Vieille canaille
Beyrouth : Gainsbourg a bercé mon adolescence et Gainsbourg accompagne ma vie d’adulte. Plus que des mélodies, il jouait des mots comme du piano. Les mots et leurs nuances. Les mots et leur puissance. Les mots et leurs nuisances. Chez nous. Formules creuses, expressions répétées en boucle, rhétorique machiavélique pour hypnotiser tout un peuple. Ligne rouge khatt ahmar, compromis tasswiya, défense des droits ces fameux houqouq, résistance, la manipulation passe d’abord par les discours. Nos habiles orateurs savent très bien où appuyer. Mais malheur à nous si nous appelons un chat un chat. Si nous donnons des termes à nos malheurs, si nous employons les mots voleur, criminel, traitre ou fou. Si nous qualifions les acteurs du désastre, bref si nous utilisons les vrais mots pour les décrire. L’indignation sera à son comble et nous serons traînés devant moult tribunaux et censurés sur les réseaux sociaux. Et pourtant… ce ne sont pas les qualificatifs qui manquent pour dénoncer leurs crimes. Alors au nom de la « stabilité », de la « paix civile », de « l’équilibre confessionnel », ou tout simplement de la mégalomanie du zaïm et de sa suite, on doit se taire. Bien sûr. Faire abstraction des souffrances, abolir les exactions, oublier le sordide et surtout rester polis. Surtout rester polis.
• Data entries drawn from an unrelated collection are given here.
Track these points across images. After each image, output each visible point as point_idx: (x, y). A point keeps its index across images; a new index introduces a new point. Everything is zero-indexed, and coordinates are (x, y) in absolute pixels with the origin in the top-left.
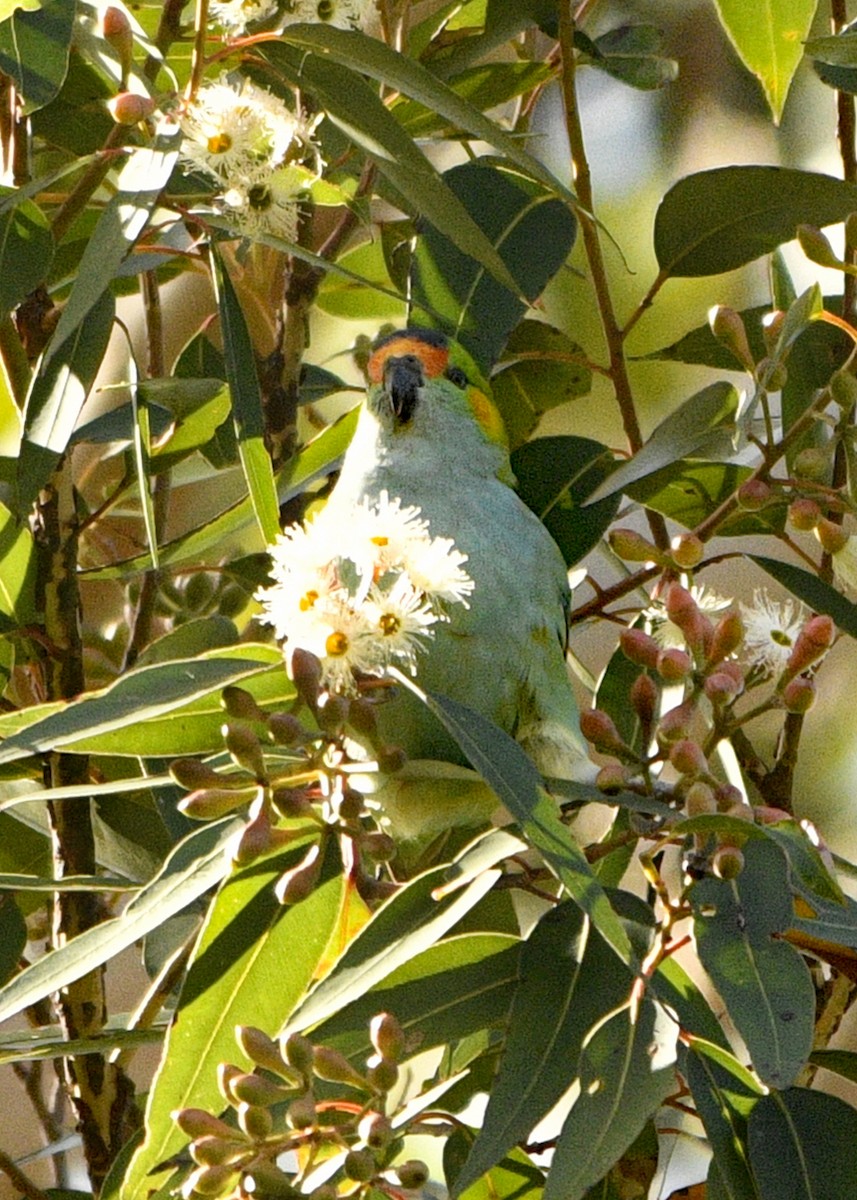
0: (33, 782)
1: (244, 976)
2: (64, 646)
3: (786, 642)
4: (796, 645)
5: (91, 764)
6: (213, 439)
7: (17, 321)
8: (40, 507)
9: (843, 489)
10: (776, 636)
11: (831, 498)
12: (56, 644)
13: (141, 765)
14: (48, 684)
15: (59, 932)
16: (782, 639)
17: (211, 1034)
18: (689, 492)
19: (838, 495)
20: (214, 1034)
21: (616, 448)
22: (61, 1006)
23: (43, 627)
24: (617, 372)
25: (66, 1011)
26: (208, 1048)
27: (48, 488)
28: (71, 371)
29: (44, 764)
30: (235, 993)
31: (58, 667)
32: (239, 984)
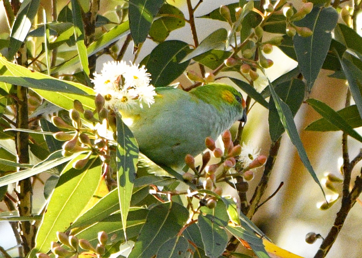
0: (12, 140)
1: (68, 199)
2: (22, 100)
3: (251, 158)
4: (254, 161)
5: (29, 136)
6: (69, 39)
7: (11, 3)
8: (16, 59)
9: (257, 62)
10: (250, 155)
11: (254, 64)
12: (20, 100)
13: (44, 136)
14: (17, 111)
15: (18, 185)
16: (250, 157)
17: (57, 216)
18: (212, 59)
19: (256, 63)
20: (58, 216)
21: (190, 44)
22: (18, 207)
23: (16, 94)
24: (192, 22)
25: (20, 209)
26: (56, 220)
27: (19, 53)
28: (26, 17)
29: (15, 135)
30: (65, 204)
31: (20, 106)
32: (67, 202)
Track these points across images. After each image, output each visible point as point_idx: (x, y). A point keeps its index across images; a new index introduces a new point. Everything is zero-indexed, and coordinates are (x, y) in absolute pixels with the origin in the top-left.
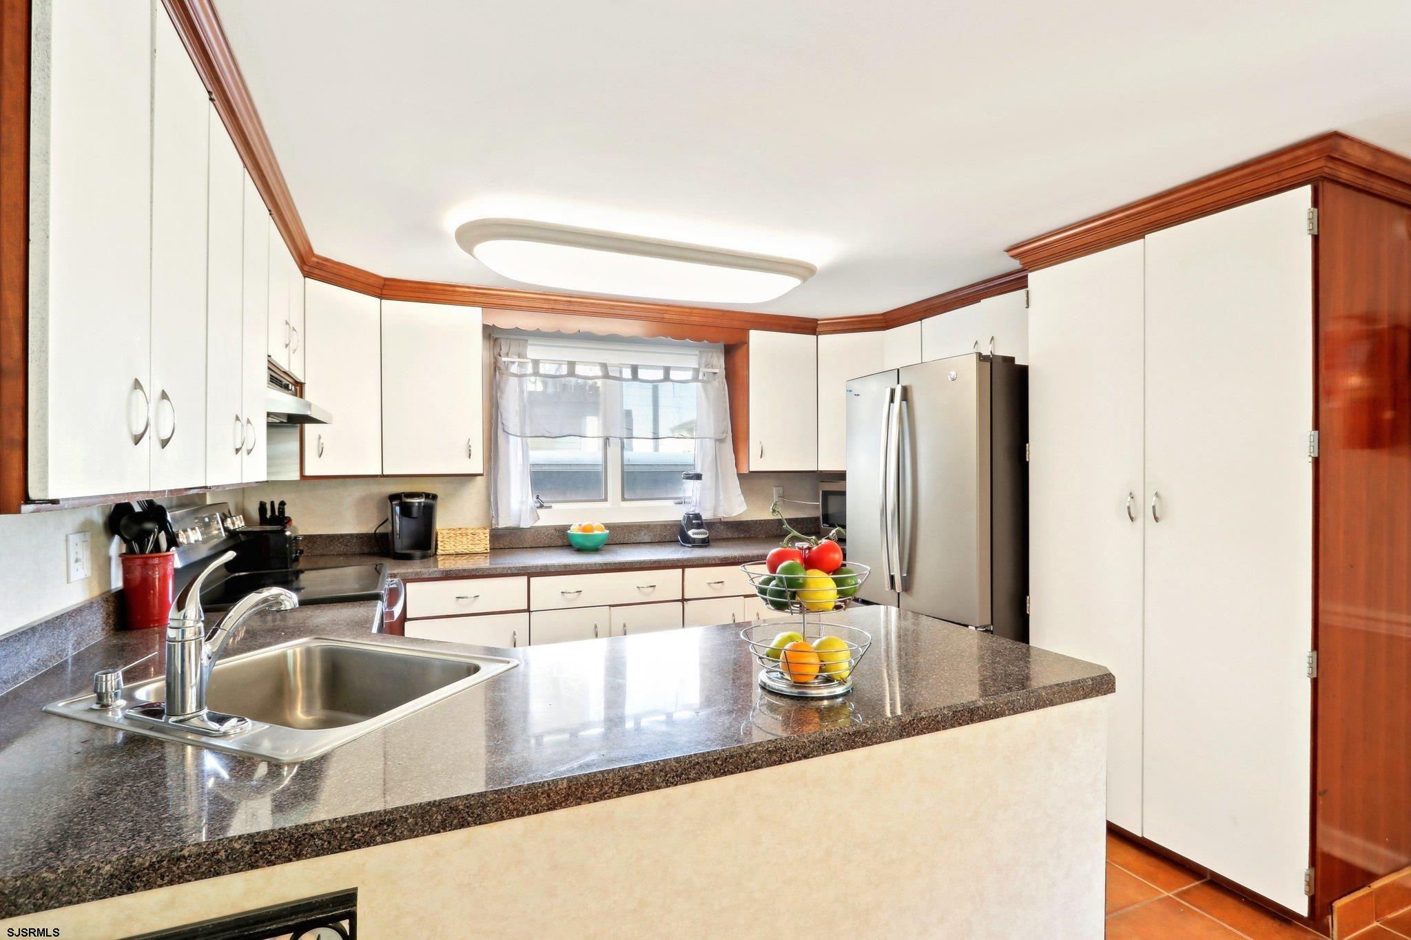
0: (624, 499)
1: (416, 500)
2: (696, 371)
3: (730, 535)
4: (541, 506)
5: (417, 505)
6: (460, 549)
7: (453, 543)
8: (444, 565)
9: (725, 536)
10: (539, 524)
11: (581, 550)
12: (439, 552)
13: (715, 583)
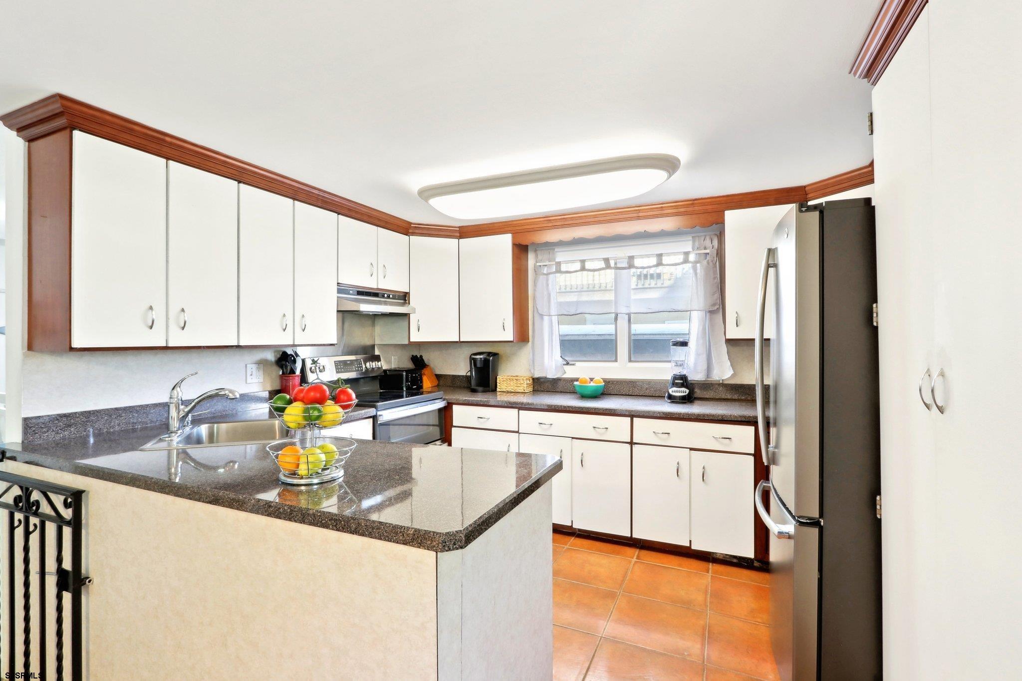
0: (630, 361)
1: (478, 357)
2: (687, 254)
3: (729, 397)
4: (568, 364)
5: (479, 359)
6: (509, 389)
7: (506, 385)
8: (501, 398)
9: (723, 397)
10: (565, 376)
11: (583, 397)
12: (498, 390)
13: (663, 433)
Parce que dans leurs manœuvres cyniques et leurs discours manipulateurs, si nous osons nous attaquer à un leader, c’est toute sa communauté que l’on bafoue. Ah oui. Passons. La guerre du Liban depuis ses débuts a été une guerre de poudre, de sang et de massacres. Mais pas que. Si l’on remonte aux années 70, que l’on épluche les discours de l’époque, les formules étaient bien étudiées pour anesthésier tout un peuple. Foule sentimentale qui réagissait au quart de tour à certains mots. Ou comment appuyer là ou là et là et entrainer tout un pays dans le chaos. Aujourd’hui, ils emploient peut-être d’autres mots mais la mécanique reste la même. Les discours censés convaincre ou menacer diluent les actions criminelles. Et les moyens de distiller les mots creux mais efficaces, les mensonges éhontés mais impudiques sont légion entre réseaux sociaux, télés, radios, presse. Les formules destinées à abrutir trouvent toujours leur chemin. Tout le monde fait semblant d’y croire. Comme un engrenage très bien rôdé et depuis longtemps entre peuple victime et hypnotisé toujours prêt à pardonner et politiciens bourreaux et intouchables toujours prêts à recommencer. Vieilles canailles, aurait dit Gainsbourg. C’est peu décrire. C’est peu dire.